Polyolefin plastics“This past year has undoubtedly been a tough year for the polyolefin recycling industry in South Africa and around the world. Whilst lower virgin resin prices had an impact in South Africa, they were fortunately offset by the weakening Rand,” said Mandy Naudé, Chief Executive Officer of POLYCO.

“However, local recyclers of polyolefin plastics also had other challenges they needed to contend with during 2015, including load shedding, expensive electricity costs, water shortages and a general downturn in the economy,” said continued.

Naudé was addressing the association’s board members the company’s recent AGM.


Recycling sector under pressure

The low market demand, together with rising costs, has made the recycling sector a tough space to operate in.  The impact of these difficult trading conditions were severely felt by the POLYCO project partners, who reported lower than expected recycling volumes for their financial year ending 31 December 2015.

“We had hoped that the New Year would bring improved market conditions, but the first quarter of 2016 saw the worst ever demand period in the last 10 to 15 years in South Africa.
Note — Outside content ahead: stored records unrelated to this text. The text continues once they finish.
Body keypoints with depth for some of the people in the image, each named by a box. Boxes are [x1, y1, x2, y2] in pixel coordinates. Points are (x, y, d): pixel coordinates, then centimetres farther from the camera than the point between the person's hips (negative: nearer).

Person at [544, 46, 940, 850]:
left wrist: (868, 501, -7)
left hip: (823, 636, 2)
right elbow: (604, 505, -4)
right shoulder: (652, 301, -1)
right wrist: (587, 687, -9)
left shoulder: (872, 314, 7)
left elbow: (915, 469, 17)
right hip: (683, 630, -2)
The official 2015 recycling statistics have not yet been released, but early indications are that recycled polyolefin volumes have remained static year on year, at approximately 171 000 tonnes,” she said.


Looking at the positive

However, all is not doom and gloom according to POLYCO. The 171 000 recycled tonnes positively contributed in excess of R1.7 billion to the country’s GDP. The total plastics recycling industry contributed in excess of R2.85 billion to GDP in 2014 and created over 53 000 employment opportunities.
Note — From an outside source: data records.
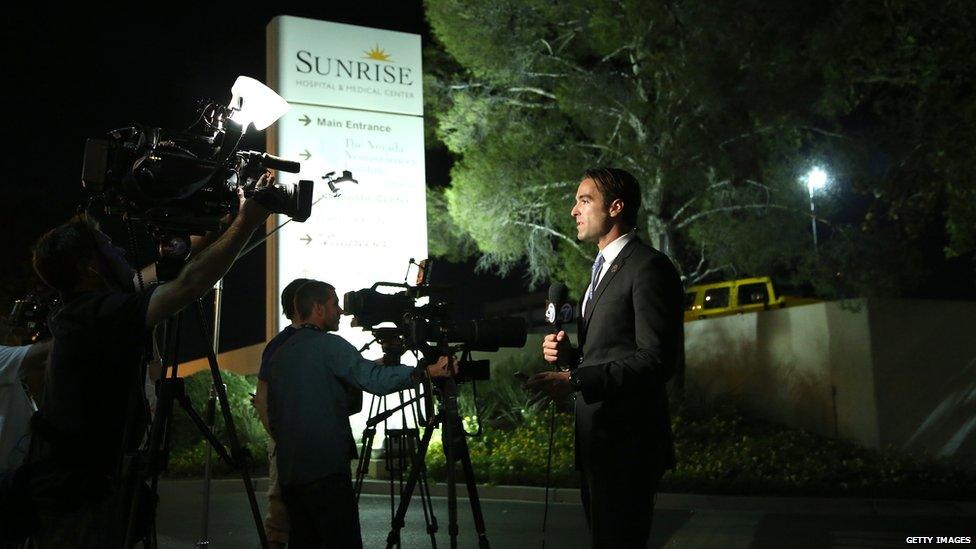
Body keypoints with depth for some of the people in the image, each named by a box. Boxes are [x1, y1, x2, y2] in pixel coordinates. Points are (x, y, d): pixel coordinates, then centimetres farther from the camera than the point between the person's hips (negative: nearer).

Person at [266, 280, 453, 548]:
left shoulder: (281, 352, 15)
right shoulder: (328, 345, -9)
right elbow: (373, 379, -21)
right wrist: (427, 372, -19)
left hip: (289, 470, 8)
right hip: (326, 469, -8)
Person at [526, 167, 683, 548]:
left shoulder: (649, 267, -12)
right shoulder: (603, 268, 19)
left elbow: (656, 359, -20)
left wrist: (575, 380, -25)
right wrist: (569, 355, 4)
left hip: (627, 442, -9)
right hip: (597, 440, 10)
“This is something of which we can all be immensely proud. We must also bear in mind that recycling is a commodity-based business which is cyclical in nature. Whilst the current conditions might be tough, we have developed a clear-cut plan of action that will help us build a much-needed robustness into the industry, so as to be ready for when the market turns again,” Naudé said.


Taking action

POLYCO is now working even more closely with recyclers in an effort to address and solve some of the biggest stumbling blocks, such as dirty post-consumer materials (due to a lack of effective separation-at-source initiatives), ageing and inefficient equipment, untested quality and an inconsistent value-chain.

Similar steps are being taken with the other role players in the recycling value chain in order to help them overcome their challenges and move towards more sustainable supply chain processes.

However, POLYCO is also calling on brand owners to become involved with their current initiatives in order to create a strong, sustainable circular economy which eliminates waste.